La palabra cautiva (Lorca, Machado, Hernández)

Shostakovich / Berstein: Sinfonía nº 5

          Como en una carrera de relevos, Federico García Lorca, Antonio Machado y Miguel Hernández se repartieron el trecho de la vida hacia la muerte por desamordazar la palabra amordazada. Magia o azar parece que el tres presida tanta muerte. Un poeta empujado hacia Víznar -“¿Quién encierra una sonrisa?”- en 1936. Un poeta arrastrándose hasta Collioure -“¿Quién amuralla una voz?”- en  1939. Un poeta amarrado en Alicante -“¡No podrán atarme, no!”- en 1942. Tres años de contienda fratricida. Tres hombres despeñados por el más profundo de los desfiladeros. Tres exilios en el territorio de la muerte. “El crimen fue en Granada”, en Collioure, en Alicante. Tres paradigmas de la soledad sublevada y transmutada en un vuelco hacia los otros, destruidos. Tres voces hacia el pueblo, masacradas. Pero, “sentados sobre los muertos”, se instalaron definitivamente entre los vivos.
               ¡Cómo no iban a llegar al ser humano si la voz puede matarse pero no el sentimiento que la moduló y la cinceló en palabra escrita, si cada hombre busca esa escritura para adentrarse en los caminos de la libertad! Ellos -y tantos otros- se sabían iniciadores de un trayecto que puede resumirse en Blas de Otero: “Si me muero será porque he nacido / para pasar el tiempo a los de atrás”.
                 Duele pensar en Miguel Hernández dentro de su exilio carcelario, cuando toda España era “una cárcel sin muros”, según la expresión de Paul Illie. Duele pensar en Antonio Machado caminando su anábasis nocturna, exiliándose “a pie, pasando así los montes altos de la frontera helada porque sus mejores amigos, los más pobres y los más dignos, los pasaron así”, como observa Juan Ramón Jiménez. Duele pensar en García Lorca por la naturaleza del ensañamiento: la depredación de la palabra en libertad, incluso sin compromiso de partido.
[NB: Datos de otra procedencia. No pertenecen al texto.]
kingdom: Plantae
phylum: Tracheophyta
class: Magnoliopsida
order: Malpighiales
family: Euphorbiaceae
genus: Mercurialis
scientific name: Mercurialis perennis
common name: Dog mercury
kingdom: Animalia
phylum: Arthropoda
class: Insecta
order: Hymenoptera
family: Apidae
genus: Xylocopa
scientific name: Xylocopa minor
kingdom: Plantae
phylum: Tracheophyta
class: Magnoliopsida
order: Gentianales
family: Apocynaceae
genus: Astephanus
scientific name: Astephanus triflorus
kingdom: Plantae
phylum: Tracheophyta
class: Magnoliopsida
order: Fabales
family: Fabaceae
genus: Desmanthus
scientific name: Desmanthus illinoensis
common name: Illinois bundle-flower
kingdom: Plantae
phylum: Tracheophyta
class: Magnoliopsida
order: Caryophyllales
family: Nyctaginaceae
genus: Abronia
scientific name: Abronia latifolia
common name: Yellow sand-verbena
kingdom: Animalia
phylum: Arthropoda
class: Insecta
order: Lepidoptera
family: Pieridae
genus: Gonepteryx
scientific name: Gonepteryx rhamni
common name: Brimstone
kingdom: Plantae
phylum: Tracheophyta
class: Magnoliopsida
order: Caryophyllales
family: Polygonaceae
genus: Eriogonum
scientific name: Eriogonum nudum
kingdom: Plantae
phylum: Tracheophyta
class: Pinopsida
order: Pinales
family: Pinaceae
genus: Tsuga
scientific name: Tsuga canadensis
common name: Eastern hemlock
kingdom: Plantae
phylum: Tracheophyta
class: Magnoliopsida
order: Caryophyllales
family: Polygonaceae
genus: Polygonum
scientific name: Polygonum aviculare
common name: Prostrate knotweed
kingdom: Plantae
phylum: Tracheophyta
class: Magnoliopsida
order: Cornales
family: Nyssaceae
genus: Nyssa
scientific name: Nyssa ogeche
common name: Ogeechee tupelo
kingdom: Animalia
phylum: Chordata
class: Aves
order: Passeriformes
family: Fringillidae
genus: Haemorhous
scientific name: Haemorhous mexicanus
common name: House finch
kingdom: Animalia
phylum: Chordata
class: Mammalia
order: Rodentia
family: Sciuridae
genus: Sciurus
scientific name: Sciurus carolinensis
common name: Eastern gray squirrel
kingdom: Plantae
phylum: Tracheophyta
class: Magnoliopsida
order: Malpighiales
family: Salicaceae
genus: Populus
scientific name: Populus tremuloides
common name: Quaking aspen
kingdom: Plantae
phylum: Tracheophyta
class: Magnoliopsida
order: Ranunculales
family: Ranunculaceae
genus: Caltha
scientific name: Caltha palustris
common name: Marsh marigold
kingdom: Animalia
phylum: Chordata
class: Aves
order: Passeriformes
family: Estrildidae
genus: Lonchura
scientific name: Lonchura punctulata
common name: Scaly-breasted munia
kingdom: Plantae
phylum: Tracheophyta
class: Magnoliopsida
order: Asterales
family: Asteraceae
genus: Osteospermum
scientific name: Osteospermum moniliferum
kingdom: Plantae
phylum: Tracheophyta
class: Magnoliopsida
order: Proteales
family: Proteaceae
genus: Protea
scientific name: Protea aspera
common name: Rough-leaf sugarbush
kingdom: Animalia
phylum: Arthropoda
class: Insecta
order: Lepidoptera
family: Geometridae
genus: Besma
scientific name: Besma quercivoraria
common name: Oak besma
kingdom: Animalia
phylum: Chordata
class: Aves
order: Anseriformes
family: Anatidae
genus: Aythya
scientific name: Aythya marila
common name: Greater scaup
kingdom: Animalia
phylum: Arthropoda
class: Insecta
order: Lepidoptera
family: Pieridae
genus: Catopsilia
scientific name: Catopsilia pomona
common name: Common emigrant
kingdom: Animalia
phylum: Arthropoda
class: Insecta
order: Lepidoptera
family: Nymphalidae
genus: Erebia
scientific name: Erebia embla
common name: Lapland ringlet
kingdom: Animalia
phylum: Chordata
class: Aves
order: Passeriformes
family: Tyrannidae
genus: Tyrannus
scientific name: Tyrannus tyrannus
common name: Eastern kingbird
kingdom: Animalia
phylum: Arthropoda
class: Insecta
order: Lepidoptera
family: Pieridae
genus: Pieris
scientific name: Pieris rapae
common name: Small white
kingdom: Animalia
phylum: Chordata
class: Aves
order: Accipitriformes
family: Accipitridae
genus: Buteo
                 Ellos -y tantos otros- fueron con su palabra y sus antorchas los centinelas de la justicia. Ellos, aun con terror, no temieron arriesgar sus vidas porque sabían que sus muertes abrirían nuestro horizonte. Juan Gil-Albert lo ha escrito: “Vida y muerte hacen en ellos un todo con su obra. Ese es el espantoso privilegio que los distingue”.